• **DÉTAILS DE L'EXERCICE**: Renvoyez chaque ligne des données qui contient la chaîne « part ». Les majuscules et les minuscules sont distinguées.

• **DONNÉES FOURNIES**:
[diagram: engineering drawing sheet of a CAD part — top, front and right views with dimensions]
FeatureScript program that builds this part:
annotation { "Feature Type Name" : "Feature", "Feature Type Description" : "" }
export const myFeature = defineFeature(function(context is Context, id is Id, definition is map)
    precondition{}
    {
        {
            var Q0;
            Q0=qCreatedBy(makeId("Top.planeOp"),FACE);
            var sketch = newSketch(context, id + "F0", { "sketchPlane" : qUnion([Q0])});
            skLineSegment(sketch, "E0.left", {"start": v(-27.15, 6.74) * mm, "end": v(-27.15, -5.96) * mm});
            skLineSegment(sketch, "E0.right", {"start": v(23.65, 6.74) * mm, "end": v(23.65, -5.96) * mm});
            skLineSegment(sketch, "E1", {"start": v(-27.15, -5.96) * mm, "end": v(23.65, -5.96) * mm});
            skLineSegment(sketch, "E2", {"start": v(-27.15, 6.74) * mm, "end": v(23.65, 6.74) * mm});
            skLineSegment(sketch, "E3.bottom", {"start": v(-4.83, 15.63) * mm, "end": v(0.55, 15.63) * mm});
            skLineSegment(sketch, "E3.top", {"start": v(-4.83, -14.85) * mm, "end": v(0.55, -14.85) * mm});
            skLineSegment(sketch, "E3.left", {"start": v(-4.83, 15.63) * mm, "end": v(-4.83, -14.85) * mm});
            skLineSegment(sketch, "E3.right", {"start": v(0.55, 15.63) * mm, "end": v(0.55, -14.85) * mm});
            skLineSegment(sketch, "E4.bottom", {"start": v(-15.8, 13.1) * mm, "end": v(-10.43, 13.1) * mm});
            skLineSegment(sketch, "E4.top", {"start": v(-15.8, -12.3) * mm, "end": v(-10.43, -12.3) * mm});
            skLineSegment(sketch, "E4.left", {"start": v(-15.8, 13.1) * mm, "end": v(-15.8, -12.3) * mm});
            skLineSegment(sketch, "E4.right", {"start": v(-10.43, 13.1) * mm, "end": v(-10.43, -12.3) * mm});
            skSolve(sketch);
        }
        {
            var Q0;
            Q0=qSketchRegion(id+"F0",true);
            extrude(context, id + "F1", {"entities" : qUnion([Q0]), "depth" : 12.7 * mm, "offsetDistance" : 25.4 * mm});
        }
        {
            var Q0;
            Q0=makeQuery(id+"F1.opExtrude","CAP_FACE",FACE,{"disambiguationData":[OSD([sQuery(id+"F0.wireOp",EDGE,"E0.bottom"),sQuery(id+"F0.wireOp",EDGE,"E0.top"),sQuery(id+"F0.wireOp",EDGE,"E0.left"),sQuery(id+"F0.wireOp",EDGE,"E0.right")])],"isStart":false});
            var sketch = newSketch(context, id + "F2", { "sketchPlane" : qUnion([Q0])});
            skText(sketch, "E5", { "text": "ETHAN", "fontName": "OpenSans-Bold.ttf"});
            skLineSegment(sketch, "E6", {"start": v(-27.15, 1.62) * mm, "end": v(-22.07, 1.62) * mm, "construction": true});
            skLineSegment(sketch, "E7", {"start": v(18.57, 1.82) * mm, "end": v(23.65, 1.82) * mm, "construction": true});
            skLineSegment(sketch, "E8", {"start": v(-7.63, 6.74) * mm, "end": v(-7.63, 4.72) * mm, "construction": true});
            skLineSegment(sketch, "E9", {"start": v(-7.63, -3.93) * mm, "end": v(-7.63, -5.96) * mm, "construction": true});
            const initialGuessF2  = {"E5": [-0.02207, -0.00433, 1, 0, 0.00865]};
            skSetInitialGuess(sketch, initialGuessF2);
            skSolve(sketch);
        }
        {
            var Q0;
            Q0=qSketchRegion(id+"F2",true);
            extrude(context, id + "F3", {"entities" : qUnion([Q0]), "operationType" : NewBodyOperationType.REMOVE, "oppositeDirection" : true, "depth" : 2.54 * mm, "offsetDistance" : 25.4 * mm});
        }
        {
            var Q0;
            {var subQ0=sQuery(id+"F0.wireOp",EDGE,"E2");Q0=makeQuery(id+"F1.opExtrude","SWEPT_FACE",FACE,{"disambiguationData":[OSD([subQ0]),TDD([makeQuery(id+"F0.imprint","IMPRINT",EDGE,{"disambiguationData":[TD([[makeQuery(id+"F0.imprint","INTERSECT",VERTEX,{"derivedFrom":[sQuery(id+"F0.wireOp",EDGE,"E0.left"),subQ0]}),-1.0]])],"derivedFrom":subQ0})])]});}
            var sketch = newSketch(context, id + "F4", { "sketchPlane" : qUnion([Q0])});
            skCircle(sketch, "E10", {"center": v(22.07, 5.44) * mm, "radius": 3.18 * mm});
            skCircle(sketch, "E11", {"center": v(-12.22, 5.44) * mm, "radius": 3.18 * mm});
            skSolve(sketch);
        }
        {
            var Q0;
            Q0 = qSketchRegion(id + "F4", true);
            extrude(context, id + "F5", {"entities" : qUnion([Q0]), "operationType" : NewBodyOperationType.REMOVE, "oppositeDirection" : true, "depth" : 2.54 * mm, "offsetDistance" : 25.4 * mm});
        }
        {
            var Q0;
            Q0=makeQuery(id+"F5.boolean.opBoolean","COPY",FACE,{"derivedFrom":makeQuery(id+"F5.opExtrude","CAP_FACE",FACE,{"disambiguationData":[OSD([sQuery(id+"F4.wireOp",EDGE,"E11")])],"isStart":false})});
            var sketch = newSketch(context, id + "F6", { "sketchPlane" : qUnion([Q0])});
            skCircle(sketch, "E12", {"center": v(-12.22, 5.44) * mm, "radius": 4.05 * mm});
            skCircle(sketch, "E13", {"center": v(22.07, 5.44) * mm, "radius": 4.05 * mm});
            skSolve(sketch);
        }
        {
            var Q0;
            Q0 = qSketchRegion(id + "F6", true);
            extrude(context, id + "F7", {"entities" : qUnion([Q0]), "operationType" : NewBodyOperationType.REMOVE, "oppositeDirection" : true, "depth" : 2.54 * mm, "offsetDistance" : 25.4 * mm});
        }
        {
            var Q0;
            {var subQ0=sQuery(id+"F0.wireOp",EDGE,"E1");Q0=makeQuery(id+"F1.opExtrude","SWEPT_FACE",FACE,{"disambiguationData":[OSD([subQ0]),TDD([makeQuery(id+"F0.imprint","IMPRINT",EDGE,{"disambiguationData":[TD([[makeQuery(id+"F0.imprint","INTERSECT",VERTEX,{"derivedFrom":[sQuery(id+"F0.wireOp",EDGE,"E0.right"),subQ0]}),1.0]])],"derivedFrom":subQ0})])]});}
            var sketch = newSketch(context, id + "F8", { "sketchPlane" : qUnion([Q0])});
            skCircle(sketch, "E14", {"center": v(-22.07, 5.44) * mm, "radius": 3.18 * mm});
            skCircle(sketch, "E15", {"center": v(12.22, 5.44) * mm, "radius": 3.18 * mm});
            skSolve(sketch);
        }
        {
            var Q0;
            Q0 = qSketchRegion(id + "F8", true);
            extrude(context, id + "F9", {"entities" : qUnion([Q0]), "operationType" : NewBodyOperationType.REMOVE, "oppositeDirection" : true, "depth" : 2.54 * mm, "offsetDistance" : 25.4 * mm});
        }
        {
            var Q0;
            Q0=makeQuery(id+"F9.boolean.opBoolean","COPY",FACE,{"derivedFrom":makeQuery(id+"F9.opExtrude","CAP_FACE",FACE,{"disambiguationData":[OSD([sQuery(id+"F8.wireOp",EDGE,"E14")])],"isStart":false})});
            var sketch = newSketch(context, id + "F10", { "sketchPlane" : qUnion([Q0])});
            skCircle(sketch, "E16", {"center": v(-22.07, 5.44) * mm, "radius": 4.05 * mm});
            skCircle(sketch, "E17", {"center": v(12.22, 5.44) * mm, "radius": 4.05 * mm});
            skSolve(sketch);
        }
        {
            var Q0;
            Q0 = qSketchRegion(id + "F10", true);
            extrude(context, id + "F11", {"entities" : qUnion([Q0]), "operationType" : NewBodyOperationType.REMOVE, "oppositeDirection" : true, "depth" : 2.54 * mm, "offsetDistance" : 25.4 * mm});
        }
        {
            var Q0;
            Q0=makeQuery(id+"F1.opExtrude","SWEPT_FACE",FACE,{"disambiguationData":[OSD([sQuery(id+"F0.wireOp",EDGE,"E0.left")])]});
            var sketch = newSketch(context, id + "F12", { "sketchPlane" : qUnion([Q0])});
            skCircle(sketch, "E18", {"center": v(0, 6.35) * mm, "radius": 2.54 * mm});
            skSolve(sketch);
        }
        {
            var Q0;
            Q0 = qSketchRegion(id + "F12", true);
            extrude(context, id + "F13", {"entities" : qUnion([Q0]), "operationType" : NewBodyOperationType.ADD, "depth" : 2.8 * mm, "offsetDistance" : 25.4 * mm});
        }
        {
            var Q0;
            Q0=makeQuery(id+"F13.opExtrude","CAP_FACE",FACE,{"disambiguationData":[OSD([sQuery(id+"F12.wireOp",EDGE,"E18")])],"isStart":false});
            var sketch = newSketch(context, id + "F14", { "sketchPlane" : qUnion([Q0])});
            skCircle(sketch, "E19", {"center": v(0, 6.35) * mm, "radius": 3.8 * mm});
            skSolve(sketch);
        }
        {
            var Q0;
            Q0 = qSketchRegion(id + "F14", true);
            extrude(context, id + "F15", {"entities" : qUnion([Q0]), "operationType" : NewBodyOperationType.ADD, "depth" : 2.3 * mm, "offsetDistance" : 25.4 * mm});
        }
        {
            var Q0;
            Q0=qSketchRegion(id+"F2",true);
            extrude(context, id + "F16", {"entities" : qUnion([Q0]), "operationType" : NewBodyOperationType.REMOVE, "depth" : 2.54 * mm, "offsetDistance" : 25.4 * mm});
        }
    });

• **RÉPONSE CI-DESSOUS**:
[diagram: engineering drawing sheet of a CAD part — top, front and right views with dimensions]
FeatureScript program that builds this part:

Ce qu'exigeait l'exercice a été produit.